The claim comes after the Australian Transport Safety Bureau released a report that narrowed the search zone for the missing plane down to an area half the size of Melbourne in August last year. The report placed the most likely location of the aircraft “with unprecedented precision and certainty” at 35.6°S, 92.8°E — in between Western Australia and Madagascar.
MILLIONS OFFERED TO FIND MH370
Malaysia’s government has vowed to pay US company Ocean Infinity up to $70 million if it can find the wreckage or black boxes of MH370 within three months Transport Minister Liow Tiong Lai said there was an 85 per cent chance of finding the debris in a new 25,000 square kilometre area — roughly the size of Melbourne — identified by experts.
The government signed a “no cure, no fee” deal with the Houston, Texas-based company to resume the hunt for the plane, a year after the official search by Malaysia, Australia and China in the southern Indian Ocean was called off. “The primary mission by Ocean Infinity is to identify the location of the wreckage and/or both of the flight recorders ... and present a considerable and credible evidence to confirm the exact location of the two main items,” he told a news conference.
If the mission is successful within three months, payment will be made based on the size of the area searched. Liow said the government will pay Ocean Infinity $20 million for 5,000 square kilometres of a successful search, $30 million for 15,000 square kilometres, $50 million for 25,000 square kilometres and $70 million if the plane or recorders are found beyond the identified area.

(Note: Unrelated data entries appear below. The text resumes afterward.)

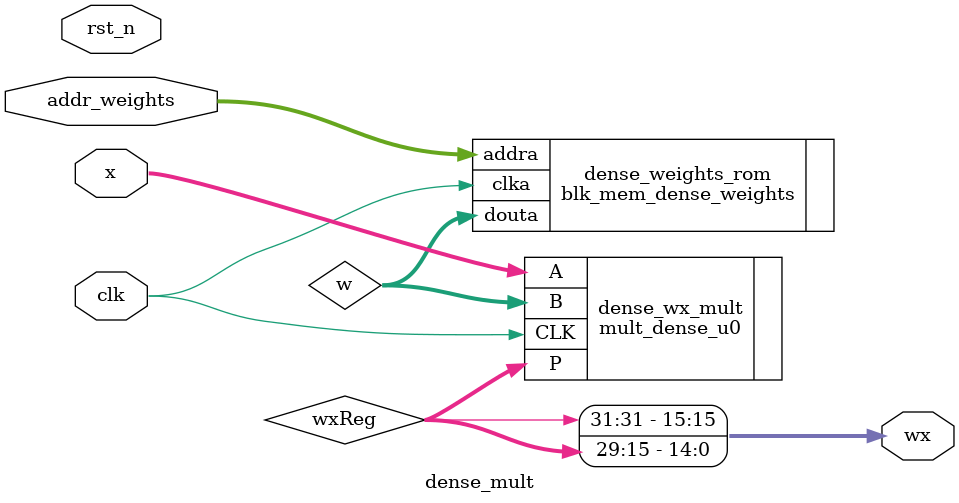
<source format=v>
`timescale 1ns / 1ps


module dense_mult(
    input clk,
    input rst_n,
    input [10:0]addr_weights,
    input [15:0]x,     
    output [15:0]wx
    );
    
    wire [15:0]w;
    wire [31:0]wxReg;
    
    blk_mem_dense_weights dense_weights_rom (
      .clka(clk),    // input wire clka
      .addra(addr_weights),  // input wire [10 : 0] addra
      .douta(w)  // output wire [15 : 0] douta
    );
    mult_dense_u0 dense_wx_mult (
      .CLK(clk),  // input wire CLK
      .A(x),      // input wire [15 : 0] A  		 (1,3,12)
      .B(w),      // input wire [15 : 0] B			(1,3,12)
      .P(wxReg)      // output wire [31 : 0] P
    );
    
    //assign wx = {wxReg[31],wxReg[26:24],wxReg[23:12]};  //(1,3,12)
	assign wx = {wxReg[31],wxReg[29:24],wxReg[23:15]};   // (1,6,9)
    
endmodule

</source>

Ocean Infinity Chief Executive Oliver Plunkett said the search vessel Seabed Constuctor, has eight autonomous underwater vehicles, which are drones fitted with hi-tech cameras, sonars and sensors dispatched to map the seabed at a faster pace. Plunkett said the underwater drones can cover 1,200 square kilometres a day and complete the 25,000 square kilometres within a month. “We have a realistic prospect of finding it,” he said in January. “While there can be no guarantees of locating the aircraft, we believe our system of multiple autonomous vehicles working simultaneously is well suited to the task at hand.”
The official search was extremely difficult because no transmissions were received from the aircraft after its first 38 minutes of flight. Systems designed to automatically transmit the flight’s position failed to work after this point, said a final report from Australian Transport Safety Board last January.
“I feel very happy but at the same time very panicky whether it can be found or not. Now it’s back to four years ago where we have to wait everyday (to find out) whether debris can be found,” said Shin Kok Chau, whose wife Tan Ser Kuin was a flight attendant on MH370.
Underwater wreck hunter David Mearns said the new search takes into account oceanographic models used to drastically narrow the possible locations of the crash and deploys state-of-the art underwater vehicles that will allow the company to cover far more seabed at a faster pace. “There are no guarantees in a search of this type. However, notwithstanding that uncertainty, this upcoming search is the best chance yet that the aircraft wreckage will be found,” he said.